### Assigned task
Check each line of the listing, and copy it if it contains the word "деревьев".

### Data in this exercise
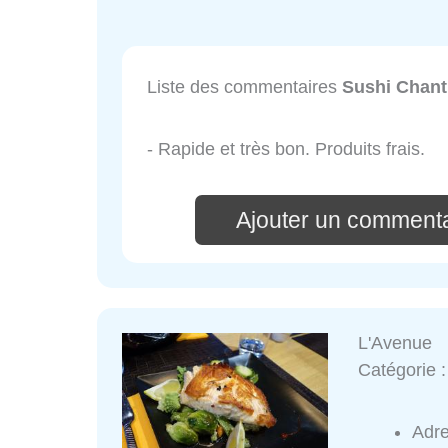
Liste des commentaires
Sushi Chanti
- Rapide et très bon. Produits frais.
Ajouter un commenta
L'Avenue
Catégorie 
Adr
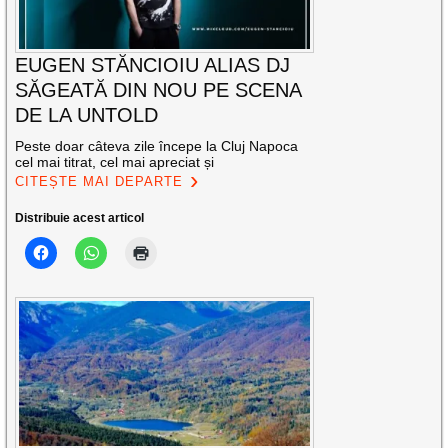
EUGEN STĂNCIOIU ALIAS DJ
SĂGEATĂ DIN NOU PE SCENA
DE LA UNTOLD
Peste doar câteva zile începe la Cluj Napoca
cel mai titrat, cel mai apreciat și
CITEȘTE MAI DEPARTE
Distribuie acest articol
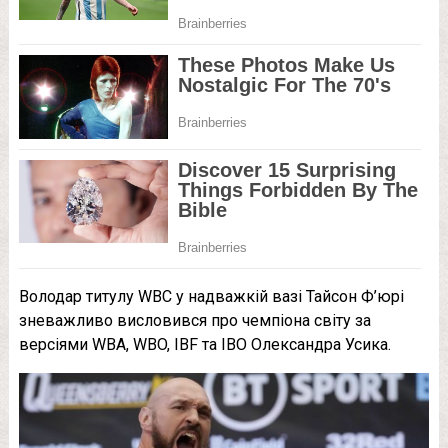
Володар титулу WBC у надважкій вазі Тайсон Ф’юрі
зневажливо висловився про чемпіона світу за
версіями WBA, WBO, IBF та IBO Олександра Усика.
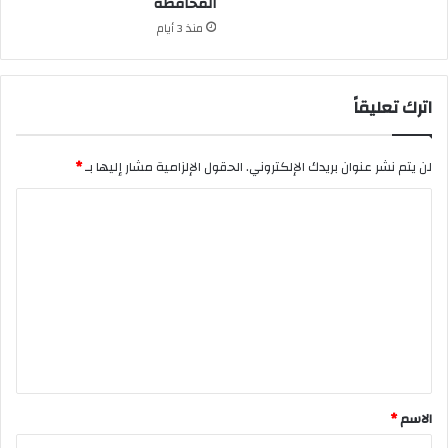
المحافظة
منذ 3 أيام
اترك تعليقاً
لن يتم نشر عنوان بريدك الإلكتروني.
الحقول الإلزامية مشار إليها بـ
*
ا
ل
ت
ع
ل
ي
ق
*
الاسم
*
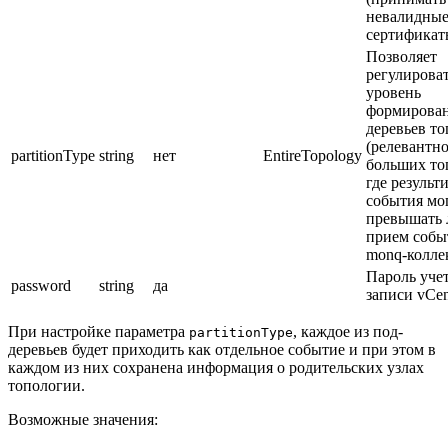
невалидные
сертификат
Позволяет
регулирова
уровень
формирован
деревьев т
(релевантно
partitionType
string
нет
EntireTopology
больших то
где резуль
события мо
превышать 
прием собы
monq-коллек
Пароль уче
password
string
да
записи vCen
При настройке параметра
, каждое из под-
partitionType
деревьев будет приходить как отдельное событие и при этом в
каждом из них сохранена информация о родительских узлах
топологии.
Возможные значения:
* * *
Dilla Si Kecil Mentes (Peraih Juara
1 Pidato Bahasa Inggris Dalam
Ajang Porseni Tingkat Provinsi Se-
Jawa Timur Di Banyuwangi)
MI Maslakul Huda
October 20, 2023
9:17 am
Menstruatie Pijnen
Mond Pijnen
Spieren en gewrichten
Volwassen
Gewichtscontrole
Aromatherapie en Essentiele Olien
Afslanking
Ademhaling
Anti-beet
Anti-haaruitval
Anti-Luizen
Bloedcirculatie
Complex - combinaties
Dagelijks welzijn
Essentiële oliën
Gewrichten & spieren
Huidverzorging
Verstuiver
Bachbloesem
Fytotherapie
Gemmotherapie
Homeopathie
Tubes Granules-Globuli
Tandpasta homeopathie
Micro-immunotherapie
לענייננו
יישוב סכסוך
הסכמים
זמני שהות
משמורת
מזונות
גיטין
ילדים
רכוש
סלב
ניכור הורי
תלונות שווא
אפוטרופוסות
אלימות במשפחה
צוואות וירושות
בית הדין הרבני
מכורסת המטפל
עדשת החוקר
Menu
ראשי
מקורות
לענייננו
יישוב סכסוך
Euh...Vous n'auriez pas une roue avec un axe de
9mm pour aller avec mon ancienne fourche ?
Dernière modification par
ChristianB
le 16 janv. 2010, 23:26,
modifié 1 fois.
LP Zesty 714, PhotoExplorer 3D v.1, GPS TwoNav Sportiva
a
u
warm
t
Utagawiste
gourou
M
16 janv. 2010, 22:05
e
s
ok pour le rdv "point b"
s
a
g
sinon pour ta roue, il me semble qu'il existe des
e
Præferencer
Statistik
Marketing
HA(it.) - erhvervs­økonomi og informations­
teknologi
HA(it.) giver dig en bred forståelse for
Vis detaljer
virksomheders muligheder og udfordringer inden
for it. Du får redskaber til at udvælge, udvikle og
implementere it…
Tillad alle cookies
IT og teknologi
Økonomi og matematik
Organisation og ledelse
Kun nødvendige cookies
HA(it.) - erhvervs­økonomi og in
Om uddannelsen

### Written response
деревьев т
деревьев будет приходить как отдельное событие и при этом в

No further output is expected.